In a clinical trial seeking to study the effectiveness of meditation for sleep disturbed populations, the results indicated that meditation significantly improved sleep quality in a variety of clinical populations with sleep disturbance. Another study found that combining Cognitive Behavioural Therapy (CBT) and mindfulness was a superior approach compared to that only conventional CBT in improving sleep. However, if you’re undergoing treatment or seeking help for a sleeping condition, bear in mind that sleep meditation should not be considered as an alternative to sleep therapy, but rather as a complement to any existing treatment.

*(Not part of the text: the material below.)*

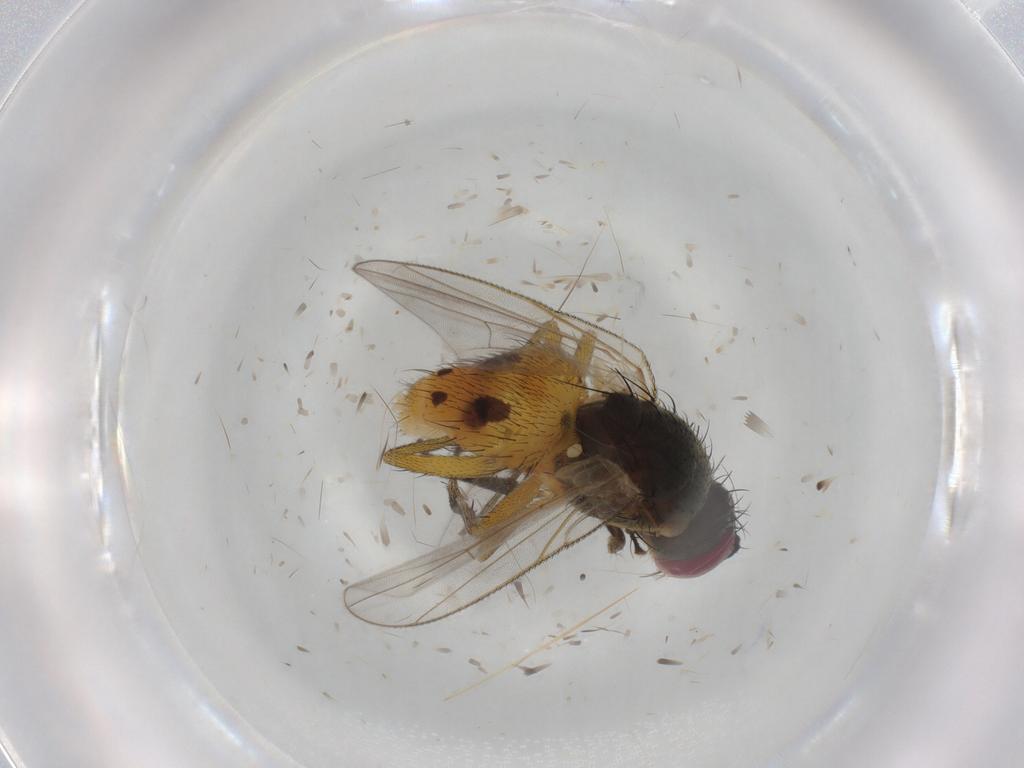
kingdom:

Nevertheless, even if you don’t suffer from a sleep disorder, you will stand to gain by incorporating a calming meditation routine at bedtime: 

  • Decluttering – training yourself to focus on the present can help enhance levels of concentration and the ability to process new information. Focusing on the present can also help compartmentalize stray thoughts and fretting about tasks left undone in the day, which can tend to delay the onset of sleep. 
  • Reducing stress A physical impact of meditation is that over time, your body produces lower cortisol levels – the hormone that triggers the body’s stress response. As your ability to control stress improves, it will help the onset of sleep as your mind will be less prone to dwell on stressors.  
  • Addressing anxietyMeditation targets multiple emotional processes that can contribute to poor sleep quality with a study concluding that brief meditation improves emotion processing. Additionally, Progressive Muscle Relaxation (PMR) – a form of relaxation often practiced in sleep meditation – targets the symptom of tension associated with anxiety.
  • Detoxing like yoga, breathing in meditation also has a place in rejuvenating a sluggish lymphatic system. Further benefits of consistent meditation are that the heart rate and breathing slow down, whilst blood pressure normalizes – all of which are conducive to higher sleep quality. 

Is meditation in bed something for everybody?

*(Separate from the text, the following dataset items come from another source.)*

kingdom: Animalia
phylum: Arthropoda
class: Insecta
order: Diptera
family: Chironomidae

Meditation is generally acknowledged to be suitable for most people as it is a low-impact and low-risk activity. Sleep meditation has the added benefit that almost anyone at any age can practice it. For example, sleep stories, a sleep meditation technique, are popular with both children and adults.

Furthermore, certain working groups whose sleep is heavily disturbed will experience a more direct benefit from practicing consistent sleep meditation, such as shift workers and frequent fliers. This is because the body will respond to the sleep meditation cue in the same way in spite of changes in location and hour of sleep. 

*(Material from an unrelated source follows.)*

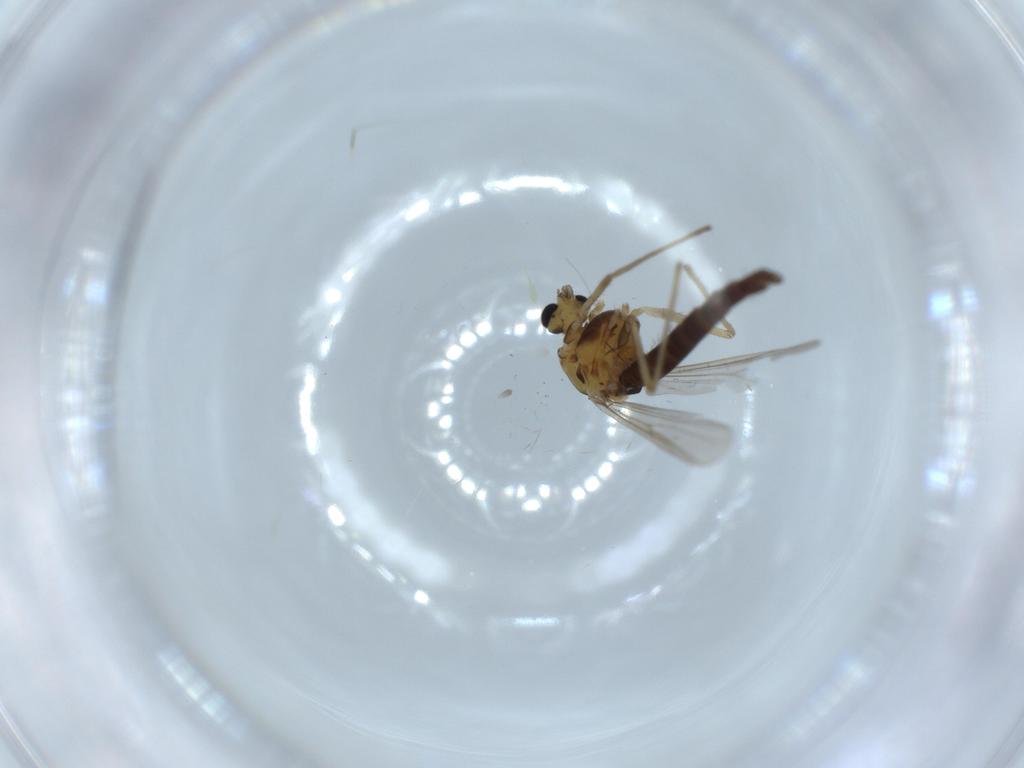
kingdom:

Sleep and Soothe: Mastering the Art of Bed Meditation

Meditating in bed offers a convenient and accessible way to incorporate mindfulness into your daily life. By following the steps outlined in this guide, you can create a peaceful sanctuary within your bedroom, allowing you to unwind, relax, and nurture your overall well-being. 

For sleep meditation to be effective over time, it’s important to treat it not as another task that needs to get done before bedtime, but rather as part of your bedtime routine and letting it become the first relaxing stage of a good night’s sleep!